La bête

inky--2

Je me sens prisonnier. Mais prisonnier de quoi ? De moi ? Oui, mais ce n'est qu'une partie de la réponse. La solitude au fond n'existe qu'accompagné. Que ce soit accompagné de sombres pensées, de gens trop ordinaires, de méchanceté, de conditions misérables en tous genre ...

Je me sens comme enfermé dans une cage, avec plein de monde autour. A la limite, si les parois de la cage étaient hermétiques aux sons et à la lumière, j'en mourrais évidemment. Mais il semble que l'on n'ait pas choisi cela pour moi. Car la cage est plutôt faite de barreaux de fer très épais. Les gens " m'entendent ", ils peuvent même " me toucher " ; ils entendent des hurlements et des cris étouffés parfois, et ils se disent, ignorant que le mot " Hurlement " existe, que ce n'est que la façon de s'exprimer de la charmante bête. Or cela n'est évidemment pas le langage de la bête ... mais finalement, si.

La bête aimerait parler avec les gens, mais c'est trop tard. La bête aimerait s'amuser, mais c'est trop tard aussi. Pourquoi aimerait-elle tout cela ? Et bien parce que dans son coeur, il y une empreinte. L'empreinte de l'insouciance, l'empreinte de l'enfance certainement. Puis les gens ont grandi, ils sont devenus adultes. Pas la bête. Pourtant, la bête a grandi aussi. Et cela sans oublier l'insouciance de l'enfance. Et relativement rapidement, elle s'est rendue compte que chez les autres, l'insouciance s'est transformée en souciance. Non pas qu'il s'agisse de l'idée de se faire du souci pour quelque chose, ou pour qu'elqu'un ... non ! Mais la souciance ! C'est à dire le fait de tout transformer en objets de désirs intéressants, de tout évaluer, de tout peser, de tout acheter, bref ... c'est à dire de faire de tout quelque chose, au moins quelque chose. Or, la plupart du temps, en observant les Hommes, on aurait de bonnes raisons de penser qu'alors, rien c'est toujours mieux que quelque chose. 
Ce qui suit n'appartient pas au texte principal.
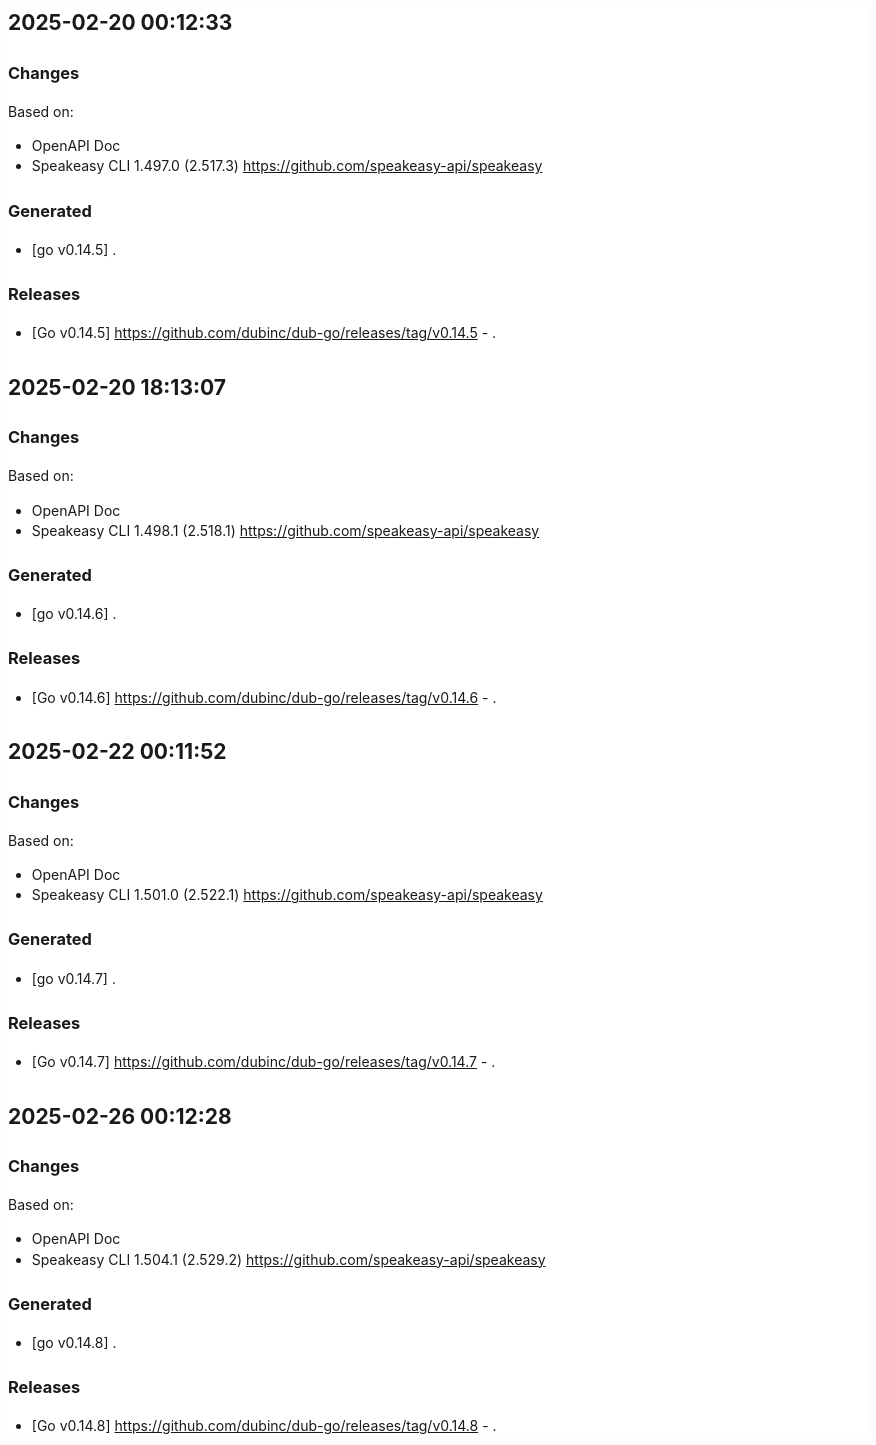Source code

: ## 2025-02-20 00:12:33
### Changes
Based on:
- OpenAPI Doc  
- Speakeasy CLI 1.497.0 (2.517.3) https://github.com/speakeasy-api/speakeasy
### Generated
- [go v0.14.5] .
### Releases
- [Go v0.14.5] https://github.com/dubinc/dub-go/releases/tag/v0.14.5 - .

## 2025-02-20 18:13:07
### Changes
Based on:
- OpenAPI Doc  
- Speakeasy CLI 1.498.1 (2.518.1) https://github.com/speakeasy-api/speakeasy
### Generated
- [go v0.14.6] .
### Releases
- [Go v0.14.6] https://github.com/dubinc/dub-go/releases/tag/v0.14.6 - .

## 2025-02-22 00:11:52
### Changes
Based on:
- OpenAPI Doc  
- Speakeasy CLI 1.501.0 (2.522.1) https://github.com/speakeasy-api/speakeasy
### Generated
- [go v0.14.7] .
### Releases
- [Go v0.14.7] https://github.com/dubinc/dub-go/releases/tag/v0.14.7 - .

## 2025-02-26 00:12:28
### Changes
Based on:
- OpenAPI Doc  
- Speakeasy CLI 1.504.1 (2.529.2) https://github.com/speakeasy-api/speakeasy
### Generated
- [go v0.14.8] .
### Releases
- [Go v0.14.8] https://github.com/dubinc/dub-go/releases/tag/v0.14.8 - .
Alors la bête, devenue aigrie, est aussi devenue méchante, véhémente, critique, sarcastique. On l'a alors enfermée dans une cage, en jetant la clé dans les égoûts. Et depuis ce jour, la bête n'a pu y sortir d'une part, et d'autre part elle ne le souhaite pas, au fond de son coeur. Car elle ne veut pas perdre son " insouciance ", mais surtout car elle ne veut pas trahir et son coeur et son esprit ... le pourrait-elle d'ailleurs ? ... C'est trop tard, elle a prit le pli de sa vie de bête de foire. Et si un jour, par un heureux hasard, on venait à lui ouvrir la porte de sa cage, et bien elle ne sortirait pas. Que ferait-elle alors ? ... Ce qu'elle ferait c'est de faire rentrer dans sa cage celui ou ceux qui ont tenté de la libérer, et elle refermerait la porte, en exigeant cinq ou six verrous supplémentaires.